A greve dos caminhoneiros brocou o País. Mostrou a força que representa a supremacia da rodagem e deixou claro que o asfalto potencializado tem uma força devastadora, solapadora e arrumadora, como o poder de uma broca.

Tempos do lombo de cavalos, jegues, mulas, ao mesmo tempo que, lombo de gente carregando sacas de açúcar, café e fumo por caminhos enlameados, ladeiras e descidas ficaram para trás.

A estrada de ferro não se importava de levar em si cavalos, jegues e mulas; não se incomodava de trazer consigo sacas de açúcar, café e fumo. Relegaram-na, depreciaram-na, jogaram-na ao léu; tudo para o esquecimento. Esqueça.

O asfalto avançou impetuosamente, foi acometido de investimento e tornou o traço mais espesso. Pôs em carga trens, breguessos, bens comerciáveis, bugigangas e tudo em frete. A fila ficou gigantesca, o engarrafamento sem fim, tornou-se mais intenso e mais forte, virou prioridade. O asfalto é o amante fiel da indústria automobilística. O ponto sem contraponto.

O asfalto leva para longe, para lugar afastado, bem distante nas proximidades bem próxima. Encaminhar-se e sobrecarregar-se. O asfalto bebe álcool, gasolina e diesel, o ar bebe querosene. São milhões de veículos. A estrada betumada transportando de tudo um pouco faz fileiras enfileiradas.

Descortinamos a Petrobrás, pérola negra que suga hidrocarbonetos em poros de rochas sedimentares. Depósitos extensos. Olhares da rapinagem. Roubaram-na pela corrupção voluptuosa. “Perdeu, passe a dina!” Subtrair ardilosamente para interesses de bilionários investidores. São mega interesses internacionais em jogo jogado por larápios contumazes.

A alma da estrada é o caminhoneiro, subindo e descendo, prá lá e prá cá, remoendo a noite e o dia num caminho carraspiento. O tapete preto tem preço. O pedágio é uma faca enfiada no pescoço. O custo da manutenção subindo a ladeira. A política de preço do combustível do Parente tá carregada no dólar, com o diesel correndo solto. O frete amarrado no peso-pesado da boca do buraco. Esparro puro. Boca de zero nove. O buraco já deu o que tinha que dá.

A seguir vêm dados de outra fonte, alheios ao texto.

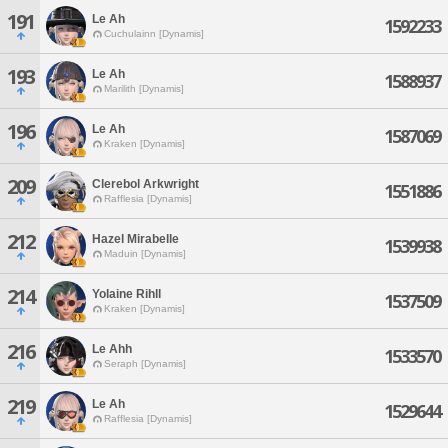
191
Le Ah
1592233
Cuchulainn [Dynamis]
193
Le Ah
1588937
Marilith [Dynamis]
196
Le Ah
1587069
Kraken [Dynamis]
209
Clerebol Arkwright
1551886
Rafflesia [Dynamis]
212
Hazel Mirabelle
1539938
Maduin [Dynamis]
214
Yolaine Rihll
1537509
Kraken [Dynamis]
216
Le Ahh
1533570
Seraph [Dynamis]
219
Le Ah
1529644
Rafflesia [Dynamis]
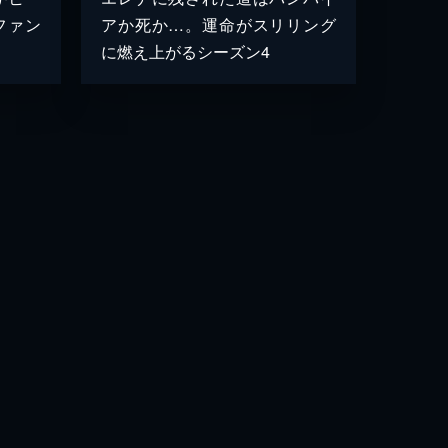
ファン
アか死か…。運命がスリリング
に燃え上がるシーズン4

Os caminhoneiros pararam na boca do buraco e com a cabeça na bigorna, num movimento justo, justíssimo, legítimo e bem fundado. Com apoio social e vitorioso na engrenagem da marcha. Engrena a primeira ou engata a marcha-ré?

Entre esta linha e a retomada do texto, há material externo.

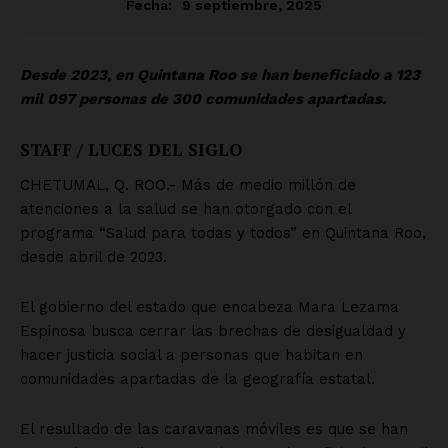
SUSCRÍBETE AHORA
Empresa
Nosotros
Contacto
Política de privacidad
Políticas del Sitio
Información Propietaria / Financiación
Mi cuenta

O contraditório: INTERVENÇÃO JÁ! Significa uma súplica à ditadura militar por quem não sabe o tamanho do precipício na beira da estrada e não acredita na própria força. Essa bandeira não está nos conformes da justiça, da equidade e da razão democrática.

Em Ipirá, a tropa de choque, armada até os dentes, fez a intervenção solicitada na faixa intervencionista. “Acaba com isso agora ou o pau vai comer!” Não quis nem saber da justeza e precisão do movimento. Não teve conversa. A bandeira levantada na faixa está obsoleta e equivocada.

A força dos caminhoneiros é maior do que se pensa. A situação econômica ficou dramática com a paralisação. Estivemos no buraco do desabastecimento no País.

O governo joga a parada do diesel para sessenta dias. Tempo para os caminhoneiros se organizarem, buscarem a unidade e tomarem consciência do que representam. Se acontecer com organização pensada, a bagaceira virará uma dor de cabeça para o governo.

O governo Temer foi agradecer, numa Igreja Evangélica, ao Ser Supremo. Pedro Parente saiu de baixo, outro Seu Parente assumiu a Petrobrás. A Política de Preços dolarizada para os combustíveis continua na baliza do governo, que não produz ração para frangos e porcos, nem vende ovos. Esse governo golpista do Temer representa uma tragédia completa.